GA / Jewish leaders pushed to reach out to gay groups
Jewish gay and lesbian speed dating not only fills a social gap in the North American Jewish community, but it can also be a great fund-raiser.
This was one of several program ideas shared at yesterday's session on "Bridging the Gap: Jewish Leadership and the GLBT Community" by Idit Klein of the Boston-based Keshet organization, which campaigns for the inclusion of gay, lesbian, bisexual and transgender Jews.
Klein, who was born in Israel but grew up in the U.S., called on Jewish leaders to be more proactive in their efforts to welcome GLBT Jews into their communities.
She said she had asked rabbis who presented their congregations as non-homophobic whether their membership forms had sections for "husband" and "wife," whether lesbian couples were both called to the Torah when celebrating the birth of their new child in synagogue and whether their youth leaders were trained to challenge homophobic comments - all gestures which she described as "clear signals" as to whether gay and lesbian Jews were welcome.
Klein said that the current failure to reach out to many gay Jews has resulted in an "enormous loss" to both Jewish communities and individual gays and lesbians. She also described the "painful disjuncture" that many GLBT Jews feel, when they find the safe and comfortable Jewish community they grew up in to be unwelcoming to them because of their identity as gay, lesbian, bisexual or transgender.
Panel participant Conservative Rabbi Brad Artson said that Jews who believe that every word of the Torah is God-given should view homosexuality in the same way as they view lighting a flame on the Sabbath. He also told a story about his secular Israeli cousin, who had condemned gays and lesbians because "they go against the Torah," at the same time as eating a ham sandwich.
Alon Strikovsky, chairman of the Israeli Gay, Lesbian, Bisexual and Transgender Association, known as the Agudah, spoke to the 150-plus gathering about recent incidences of police brutality against gay men in Israel, while Tel Aviv lawyer Einav Zilber of the Community of Lesbian Feminists in Israel talked about the support her organization offers to lesbian mothers and mothers-to-be.
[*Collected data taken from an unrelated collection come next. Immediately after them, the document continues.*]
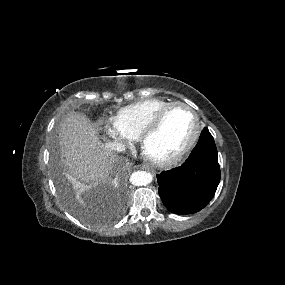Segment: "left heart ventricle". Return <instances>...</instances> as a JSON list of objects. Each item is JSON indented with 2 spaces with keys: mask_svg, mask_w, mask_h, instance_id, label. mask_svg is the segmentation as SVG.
<instances>
[{
  "mask_svg": "<svg viewBox=\"0 0 285 285\" xmlns=\"http://www.w3.org/2000/svg\"><path fill=\"white\" fill-rule=\"evenodd\" d=\"M194 130L193 116L184 108H174L160 127L145 140L143 151L155 159H168L184 148Z\"/></svg>",
  "mask_w": 285,
  "mask_h": 285,
  "instance_id": "obj_1",
  "label": "left heart ventricle"
}]
</instances>
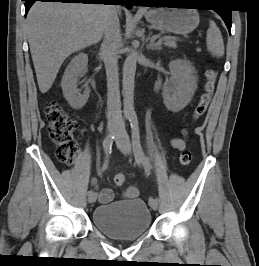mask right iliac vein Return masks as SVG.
<instances>
[{
  "mask_svg": "<svg viewBox=\"0 0 259 266\" xmlns=\"http://www.w3.org/2000/svg\"><path fill=\"white\" fill-rule=\"evenodd\" d=\"M118 129V123L116 121H112L107 126V133L108 135L114 134ZM97 195L93 193L92 195L88 196V202L94 203L96 201Z\"/></svg>",
  "mask_w": 259,
  "mask_h": 266,
  "instance_id": "obj_1",
  "label": "right iliac vein"
}]
</instances>
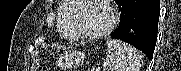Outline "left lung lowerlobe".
<instances>
[{
  "instance_id": "0a47b994",
  "label": "left lung lower lobe",
  "mask_w": 181,
  "mask_h": 71,
  "mask_svg": "<svg viewBox=\"0 0 181 71\" xmlns=\"http://www.w3.org/2000/svg\"><path fill=\"white\" fill-rule=\"evenodd\" d=\"M121 20L111 37L123 40L153 59L160 14L159 0H119Z\"/></svg>"
}]
</instances>
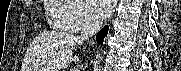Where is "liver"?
Listing matches in <instances>:
<instances>
[{
	"label": "liver",
	"instance_id": "obj_1",
	"mask_svg": "<svg viewBox=\"0 0 181 71\" xmlns=\"http://www.w3.org/2000/svg\"><path fill=\"white\" fill-rule=\"evenodd\" d=\"M80 43L75 36L62 32H43L30 45L25 56L22 71H60L72 61L75 46Z\"/></svg>",
	"mask_w": 181,
	"mask_h": 71
}]
</instances>
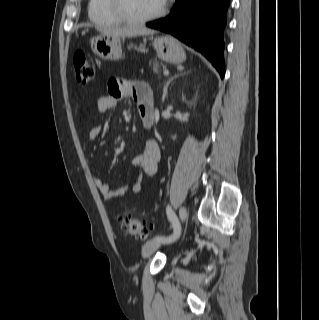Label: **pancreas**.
<instances>
[{"label":"pancreas","mask_w":319,"mask_h":320,"mask_svg":"<svg viewBox=\"0 0 319 320\" xmlns=\"http://www.w3.org/2000/svg\"><path fill=\"white\" fill-rule=\"evenodd\" d=\"M149 64L151 65H153L152 66V69H153V72L154 73H156V74H160V67L162 66V67H164V65L162 64V63H159V62H157V60L156 59H154V60H150L149 61Z\"/></svg>","instance_id":"obj_1"}]
</instances>
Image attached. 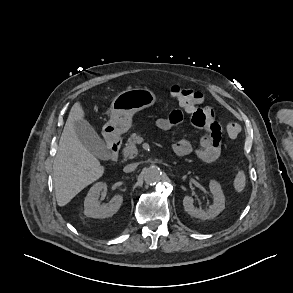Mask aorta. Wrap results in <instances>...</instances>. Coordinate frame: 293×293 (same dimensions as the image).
<instances>
[{
	"label": "aorta",
	"mask_w": 293,
	"mask_h": 293,
	"mask_svg": "<svg viewBox=\"0 0 293 293\" xmlns=\"http://www.w3.org/2000/svg\"><path fill=\"white\" fill-rule=\"evenodd\" d=\"M144 180L147 184H154L161 180L162 171L158 166H150L143 172Z\"/></svg>",
	"instance_id": "obj_1"
}]
</instances>
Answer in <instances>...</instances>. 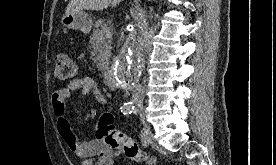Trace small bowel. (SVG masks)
Masks as SVG:
<instances>
[{
  "instance_id": "1",
  "label": "small bowel",
  "mask_w": 276,
  "mask_h": 165,
  "mask_svg": "<svg viewBox=\"0 0 276 165\" xmlns=\"http://www.w3.org/2000/svg\"><path fill=\"white\" fill-rule=\"evenodd\" d=\"M76 91L93 95L101 104L105 102L97 83L90 77L73 78L64 86L56 88L51 95V104L57 118L58 132L73 154L81 160V165H113L119 152L113 151L99 138L80 139L72 128L66 116V101Z\"/></svg>"
}]
</instances>
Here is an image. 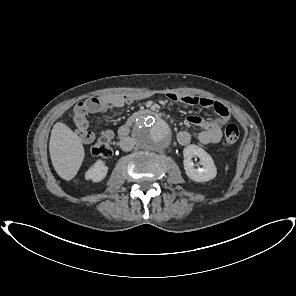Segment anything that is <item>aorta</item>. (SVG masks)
<instances>
[{
	"instance_id": "1",
	"label": "aorta",
	"mask_w": 296,
	"mask_h": 296,
	"mask_svg": "<svg viewBox=\"0 0 296 296\" xmlns=\"http://www.w3.org/2000/svg\"><path fill=\"white\" fill-rule=\"evenodd\" d=\"M133 135L136 144L146 151H164L171 142L169 125L149 115L138 119Z\"/></svg>"
}]
</instances>
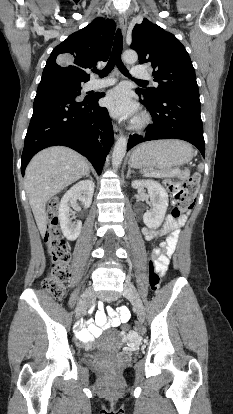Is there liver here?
I'll list each match as a JSON object with an SVG mask.
<instances>
[{"mask_svg": "<svg viewBox=\"0 0 233 414\" xmlns=\"http://www.w3.org/2000/svg\"><path fill=\"white\" fill-rule=\"evenodd\" d=\"M89 172V163L76 151L56 146L37 153L25 171V191L38 229L46 232V203Z\"/></svg>", "mask_w": 233, "mask_h": 414, "instance_id": "obj_1", "label": "liver"}]
</instances>
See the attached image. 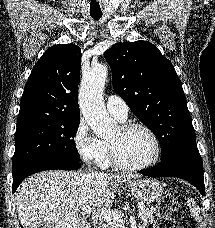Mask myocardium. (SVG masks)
<instances>
[{
    "mask_svg": "<svg viewBox=\"0 0 215 228\" xmlns=\"http://www.w3.org/2000/svg\"><path fill=\"white\" fill-rule=\"evenodd\" d=\"M120 128L123 131H127V130H130L133 128H140V129L144 130L152 141L153 151H152L151 156L142 164L130 166V165H126V164L122 163L118 159L115 147L109 141L108 147H109L110 162L114 167H116L119 170L125 171V172H137V171H141V170L148 168L149 166H151L153 163H155L158 160V158L160 156V142H159V139H158L156 133L150 126H148L142 122L130 121V122L123 123L120 126Z\"/></svg>",
    "mask_w": 215,
    "mask_h": 228,
    "instance_id": "1",
    "label": "myocardium"
}]
</instances>
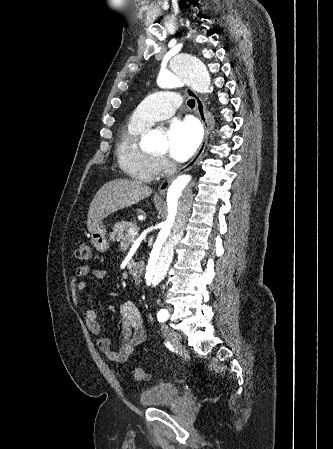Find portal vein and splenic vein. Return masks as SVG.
<instances>
[{
	"label": "portal vein and splenic vein",
	"instance_id": "1",
	"mask_svg": "<svg viewBox=\"0 0 333 449\" xmlns=\"http://www.w3.org/2000/svg\"><path fill=\"white\" fill-rule=\"evenodd\" d=\"M129 234L135 236L137 234V230L135 228H130Z\"/></svg>",
	"mask_w": 333,
	"mask_h": 449
}]
</instances>
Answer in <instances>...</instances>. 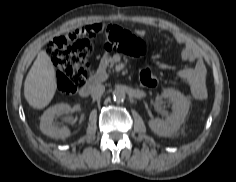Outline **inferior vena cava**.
<instances>
[{"instance_id":"obj_1","label":"inferior vena cava","mask_w":236,"mask_h":182,"mask_svg":"<svg viewBox=\"0 0 236 182\" xmlns=\"http://www.w3.org/2000/svg\"><path fill=\"white\" fill-rule=\"evenodd\" d=\"M105 91V86L102 84H96L91 89V97L93 99H99Z\"/></svg>"}]
</instances>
Zilber also called for support for gay and lesbians by their families, as the problem of individuals being rejected by their families remains a key issue.
Panelists differed in their response to a question from the floor about North American Jewish groups aligning themselves with rightist Christian Zionist groups which are explicitly homophobic. Moderator Bruce Lederman of Chicago said he "swallowed" his opinions about the Christian groups' view on homosexuality and accepted their support in order "to create an environment in which support for Israel is unconditional." But Idit Klein countered that she felt ashamed that the Jewish community was so ready to form alliances with groups which "support bigotry and hatred."